Perhaps the thinking behind incorporating Rule 7A in the NDI Rules is to restrict any value benefit being renounced by an Indian resident in favour of a person resident outside India due to free pricing norms governing rights issues.
Many a times, the reason for a renunciation by an existing shareholder may not be clear. It could be a case where the Indian promoter has promised a certain target valuation of the shares issued to a non-resident investor shareholder. A rights issue at a nominal price could result in the non-resident shareholder holding larger stake in the Indian company and achieving the target valuation. Similarly, where price protection is offered to an existing non-resident investor in respect of subsequent fund raises, a rights issue could help bridge a valuation gap.
Typically, rights issues are priced lower than the prevailing trading price in case of a listed company or lower than the fair market value in case of an unlisted Indian company in order to encourage existing shareholders to contribute more equity. As equity shareholders, they would be taking a monetary risk if the company has significant debt or there is a substantial time period for return of equity value/liquidity. Some equity shareholders may however be comfortable taking a long-term view on sustainability of the business, and such shareholders may be willing not only to subscribe to the shares upto their full entitlement, but also participate where there is renunciation/non-participation by any of the existing shareholders.
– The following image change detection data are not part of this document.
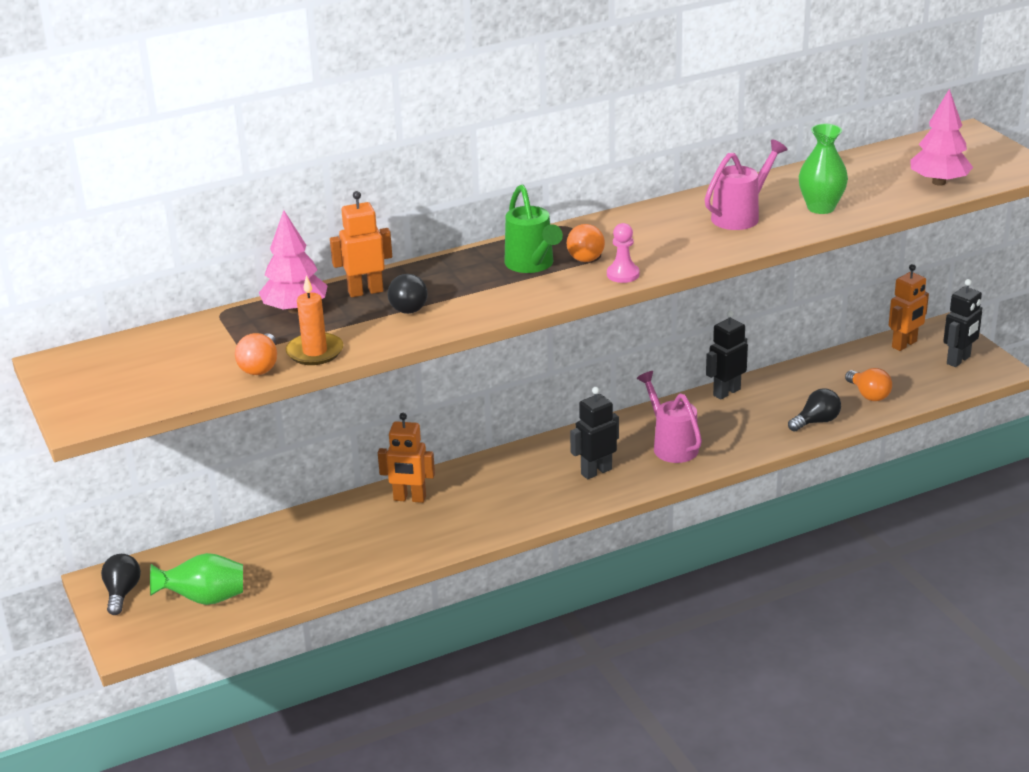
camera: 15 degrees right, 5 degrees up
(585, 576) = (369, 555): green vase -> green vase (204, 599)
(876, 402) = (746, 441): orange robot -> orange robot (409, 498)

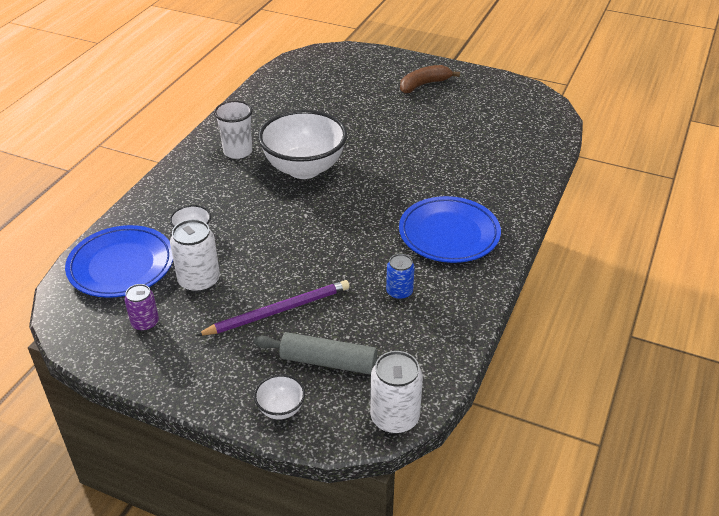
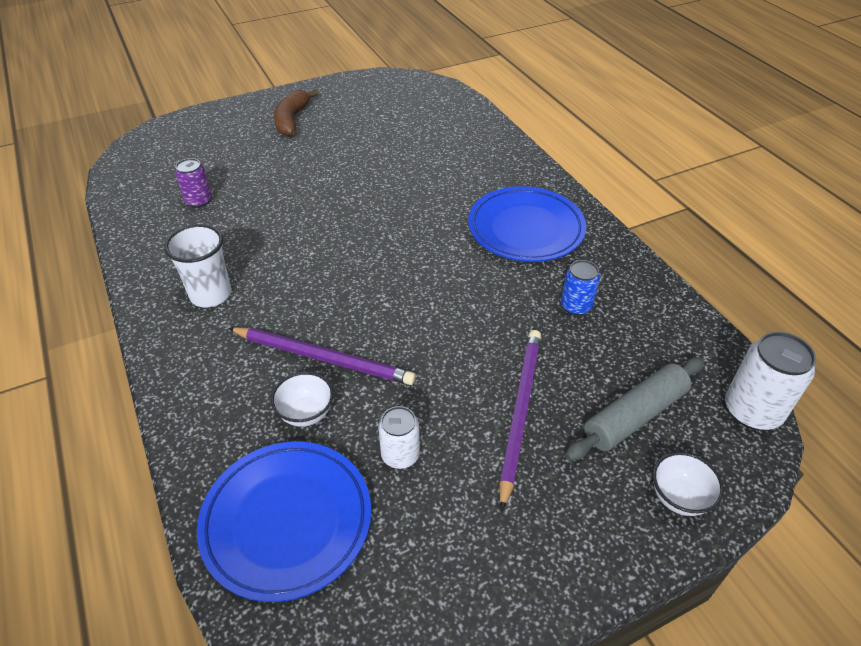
camera: 50 degrees left, 5 degrees up
(145, 323) = (424, 554): purple can -> purple can (199, 201)
(199, 281) = (400, 455): white can -> white can, size x0.63
(237, 216) = (323, 358): none -> purple pencil
(304, 168) = (310, 262): white bowl -> none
The amendment to the NDI Rules does not make any distinction as above, but merely stipulates that if a person resident outside India acquires a right from an Indian resident to participate in a rights issue, pricing guidelines would apply. In a way, the amendment to the NDI Rules reinforces the principle that what cannot be done directly (i.e. subscription to shares at lower than fair market value), should not be done indirectly, and compliance should also be with the spirit and not merely the letter of law.
With Press Note 3 of 2020 restricting any direct/indirect participation under the automatic route for FDI through entities based in countries sharing a land border with India, and the revision to the NDI Rules governing rights issues, the government seems to be adopting a stricter approach to valuation for specific investments into India.
Views are personal. The author is a partner at law firm J. Sagar Associates.